To conclusively prove that all humans like ice cream, you need one more important ingredient. That’s the second step, which is called the basis of induction. All you have to do now is to inject the result of an experiment or direct observation into this chain. Now you go and test if the first human in the line of humans likes ice cream. Suppose she does. Then BAM! You’ve instantly proven that every human likes ice cream. Why? Since person #1 likes it, person #2 must also like it because of the first step where you showed that if someone likes ice cream then the next one MUST like it too.
And since person #2 likes it, by appealing to the same logic, #3 must like it, and so ad infinitum. Sweet?
The beauty of this technique is that it combines deductive logic with direct experimental data to make a grand truth. The first step is the deductive logic (strangely called the inductive step) and the second is the experimental validation for a particular case (called the basis). It’s like you have this grand castle of logic in a different intangible dimension, and by tethering it to a small part of our testable and observable world you’ve brought it down to impact the entire world.
Having mindful fun
As I say in my mindfulness blog, the discriminative mind is the mind that plans.
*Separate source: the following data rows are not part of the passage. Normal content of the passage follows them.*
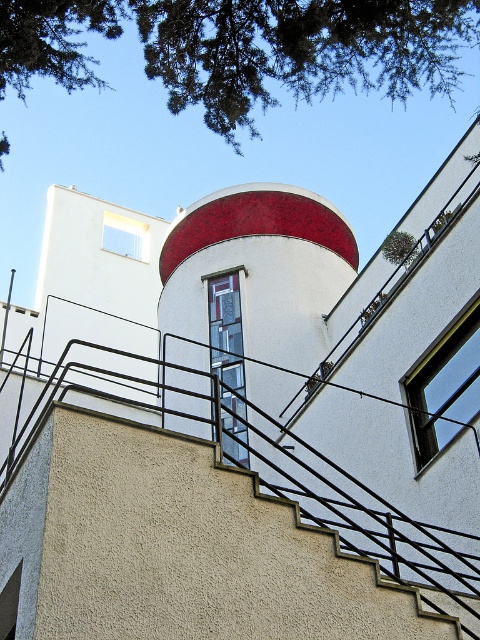
You are an architect evaluating the structural integrity of the building. Considering the smooth red tower at center and the clear glass window at upper right, which object would require more reinforcement due to its size?

The smooth red tower at center requires more reinforcement because it is larger in size than the clear glass window at upper right.

Based on the photo, you are standing in front of the modern architectural structure and notice a green leafy tree at upper left. Based on its position coordinates, can you determine if it is closer to the left edge or the right edge of the image?

The green leafy tree at upper left is located at point 0.077 on the x and y coordinates, which places it closer to the left edge of the image.

You are standing in front of the modern architectural structure and see a point marked at coordinates (245, 49). What object is located at that point?

The point at coordinates (245, 49) indicates a green leafy tree at upper left.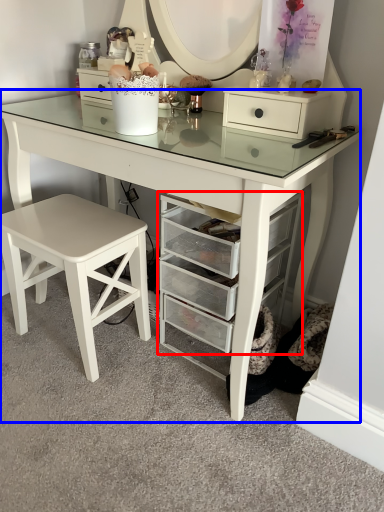
Question: Which of the following is the farthest to the observer, shelf (highlighted by a red box) or table (highlighted by a blue box)?

Choices:
 (A) shelf
 (B) table

Answer: (A)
It is the part of our consciousness that wields the scalpel of logic. Clearly it must be kept sharp and incisive. But we must always keep in mind that the discriminative mind is a humble servant. To what end do we plan? Why do we do the things we do? A moment’s reflection suffices to show that all cerebral activity is geared towards generating positive experiential responses in our feeling mind. What good is it to have a powerful tool with nothing to use it on? Even those who claim they practice pure logic or art for its own sake only do so because it makes them feel good. To claim otherwise is disingenuous. On the other hand, a desire to feel good only, at the expense of a sharp and keen intellect (the discriminative mind) goes nowhere either. It’s only the fruitful union of the two – the feeling mind and the discriminative mind – that results in harmony.
How does this all tie in to having fun? Well, we like to have fun – that’s a no-brainer. We’ve already seen that. Learning a skill for the discriminative mind, say Math, Computer Science, or indeed any other endeavor, is surely useful, but serves no purpose by itself. One can become mechanically perfect in playing the piano, for instance. But what shines through to the audience is not their mechanical perfection, but their passion for the piece, their love of the art. I liken the perfection of a skill like programming to the mechanical calculus required to turn one thing into another.
Mechanical perfection, which is important, is like step 1 of Math induction – Elaborate, sophisticated and requiring much training, intellect and expertise. But if it doesn’t serve the “feeling master” within us, then it’s worth precious little. The positive experiential response that practicing the skill causes in you – I liken to the basis, and it’s priceless. It is that which grabs the ornate floating castle of logic and anchors it to the ground so we may enjoy it. Neither by itself will suffice.
So the first step in learning any skill is to cut a fast path to sampling the fun in it, and thereafter always keep the fun in focus. To this end, I try to get my students to appreciate and enjoy computer science as quickly as possible. The routine technical skills then come naturally as the desire to have fun with Math and CS takes root.